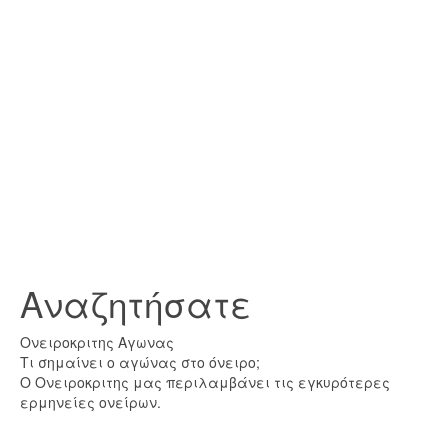
Αναζητήσατε
Ονειροκριτης Αγωνας
Τι σημαίνει ο αγώνας στο όνειρο;
Ο Ονειροκριτης μας περιλαμβάνει τις εγκυρότερες
ερμηνείες ονείρων.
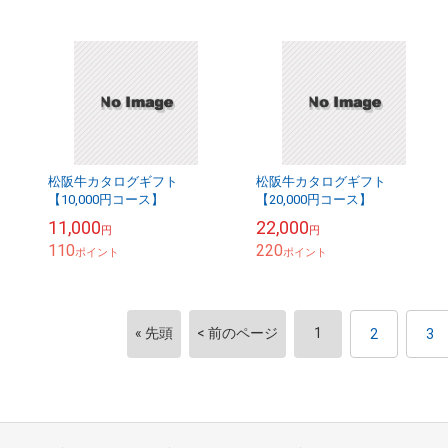
松阪牛カタログギフト
松阪牛カタログギフト
【10,000円コース】
【20,000円コース】
11,000
22,000
円
円
110
220
ポイント
ポイント
« 先頭
< 前のページ
1
2
3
* * *
REQUIREMENT:
All lines above that hold the string "Ονειροκριτης" should be copied.

WRITTEN RESPONSE:
Ονειροκριτης Αγωνας
Ο Ονειροκριτης μας περιλαμβάνει τις εγκυρότερες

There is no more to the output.